To evaluate the baseline model on scene graph classification:

python main.py --run_mode eval --eval_mode sgc --hierar

To evaluate the baseline model on scene graph detection:

python main.py --run_mode eval --eval_mode sgd --hierar

To run the commonsense validation pipeline:

So far, we have trained a baseline relationship classification model as an ablation study. The training process with the commonsense validation pipeline involves two steps:

  1. prepare_cs, which collects commonsense-aligned and violated sets from the large language model, OpenAI GPT3.5-turbo-instruct. Please add a openai_key.txt file to your top directory, follow OpenAI instructions to set up your OpenAI API, and copy and paste your API key into your txt file. You can skip this step by leveraging the provided triplets/commonsense_aligned_triplets.pt and triplets/commonsense_violated_triplets.pt. These two sets are collected based on our baseline relationship classification model trained on Visual Genome for three epochs. We strongly suggest running the prepare_cs step yourself if you are using a different model.
  2. train_cs, which re-trains the relationship classification model.
python main.py --run_mode prepare_cs --eval_mode pc --hierar
python main.py --run_mode train_cs --eval_mode pc --hierar

To evaluate the final model after the commonsense validation:

Similar to the baseline model, you can evaluate the final model on predicate classification, scene graph classification, or scene graph detection by running one of the following commands.

 python main.py --run_mode eval_cs --eval_mode pc --hierar
 python main.py --run_mode eval_cs --eval_mode sgc --hierar
 python main.py --run_mode eval_cs --eval_mode sgd --hierar

Ablation: To train and evaluate the baseline model without the Bayesian classification head, but a flat one:

python main.py --run_mode train --eval_mode pc
python main.py --run_mode eval --eval_mode pc

Visual results

Illustration of generated scene graphs on predicate classification. All examples are from the testing dataset of Visual Genome. The first row displays images and objects, while the second row displays the final scene graphs.

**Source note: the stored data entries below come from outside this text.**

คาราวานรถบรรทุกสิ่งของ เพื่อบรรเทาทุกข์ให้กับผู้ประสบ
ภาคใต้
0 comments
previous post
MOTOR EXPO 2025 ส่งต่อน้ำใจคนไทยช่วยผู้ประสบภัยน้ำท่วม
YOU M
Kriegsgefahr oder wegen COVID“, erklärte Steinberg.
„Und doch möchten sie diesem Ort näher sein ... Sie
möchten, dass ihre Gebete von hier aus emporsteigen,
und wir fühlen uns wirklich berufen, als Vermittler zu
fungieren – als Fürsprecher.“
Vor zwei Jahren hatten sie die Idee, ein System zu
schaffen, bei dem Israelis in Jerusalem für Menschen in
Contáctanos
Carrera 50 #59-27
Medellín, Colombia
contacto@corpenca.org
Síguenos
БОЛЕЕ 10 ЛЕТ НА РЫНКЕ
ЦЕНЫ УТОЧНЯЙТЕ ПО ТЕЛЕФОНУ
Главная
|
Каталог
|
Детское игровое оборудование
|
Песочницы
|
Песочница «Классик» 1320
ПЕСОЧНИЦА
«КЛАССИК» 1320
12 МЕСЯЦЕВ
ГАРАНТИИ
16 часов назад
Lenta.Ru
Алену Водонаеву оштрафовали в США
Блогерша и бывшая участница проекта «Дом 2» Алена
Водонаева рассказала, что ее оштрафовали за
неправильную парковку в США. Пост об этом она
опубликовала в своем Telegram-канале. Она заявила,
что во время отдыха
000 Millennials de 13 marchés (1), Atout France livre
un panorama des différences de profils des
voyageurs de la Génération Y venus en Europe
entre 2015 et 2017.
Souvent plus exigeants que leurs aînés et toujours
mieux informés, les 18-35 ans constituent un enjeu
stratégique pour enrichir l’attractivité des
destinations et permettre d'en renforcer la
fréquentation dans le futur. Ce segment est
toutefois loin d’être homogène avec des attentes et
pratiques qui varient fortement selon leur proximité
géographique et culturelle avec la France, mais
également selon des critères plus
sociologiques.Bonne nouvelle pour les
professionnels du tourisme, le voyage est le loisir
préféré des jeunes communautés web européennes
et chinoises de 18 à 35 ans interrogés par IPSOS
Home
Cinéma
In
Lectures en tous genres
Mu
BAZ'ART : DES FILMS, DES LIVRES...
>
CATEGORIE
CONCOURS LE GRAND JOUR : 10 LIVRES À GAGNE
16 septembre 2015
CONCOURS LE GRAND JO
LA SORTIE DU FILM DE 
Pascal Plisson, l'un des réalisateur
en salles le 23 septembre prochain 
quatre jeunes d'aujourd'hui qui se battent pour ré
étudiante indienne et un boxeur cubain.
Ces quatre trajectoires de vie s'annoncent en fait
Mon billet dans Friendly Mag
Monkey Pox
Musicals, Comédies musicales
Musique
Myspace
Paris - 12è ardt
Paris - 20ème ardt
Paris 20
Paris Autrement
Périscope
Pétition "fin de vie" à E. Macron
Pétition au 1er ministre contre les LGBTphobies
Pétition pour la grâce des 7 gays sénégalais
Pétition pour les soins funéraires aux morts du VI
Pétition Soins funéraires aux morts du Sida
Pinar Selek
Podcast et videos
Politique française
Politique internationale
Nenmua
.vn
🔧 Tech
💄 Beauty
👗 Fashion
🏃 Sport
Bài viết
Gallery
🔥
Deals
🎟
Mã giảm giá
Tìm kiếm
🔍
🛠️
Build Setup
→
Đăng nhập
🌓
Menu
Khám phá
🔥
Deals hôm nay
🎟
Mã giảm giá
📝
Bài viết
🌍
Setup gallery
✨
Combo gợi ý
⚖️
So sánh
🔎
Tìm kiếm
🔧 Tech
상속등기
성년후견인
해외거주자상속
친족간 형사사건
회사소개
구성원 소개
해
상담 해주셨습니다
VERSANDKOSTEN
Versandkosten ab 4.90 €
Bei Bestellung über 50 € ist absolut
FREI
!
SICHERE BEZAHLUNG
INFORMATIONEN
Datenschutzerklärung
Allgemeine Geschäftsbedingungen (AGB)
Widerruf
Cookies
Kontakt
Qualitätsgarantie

The third row shows an ablation without commonsense validation, where there exist many unreasonable predictions with high confidence. For each image, we display the top 10 most confident predictions, and each edge is annotated with its relation label and relation super-category. It is possible for an edge to have multiple predicted relationships, but they must come from disjoint super-categories. Blue edges represent incorrect edges based on our observations. Pink edges are true positives in the dataset. Interestingly, all black edges are reasonable predictions we believe but not annotated, which should not be regarded as false positives.

Example responses with reasoning from the large language model in the commonsense validation process. (a) shows a successful case. (b) shows an unexpected response but the reasoning provided by the model shows that it sometimes considers irrelevant and misleading contexts. (c) and (d) shows how asking for the reasoning behind the answers could help us develop better prompt engineering.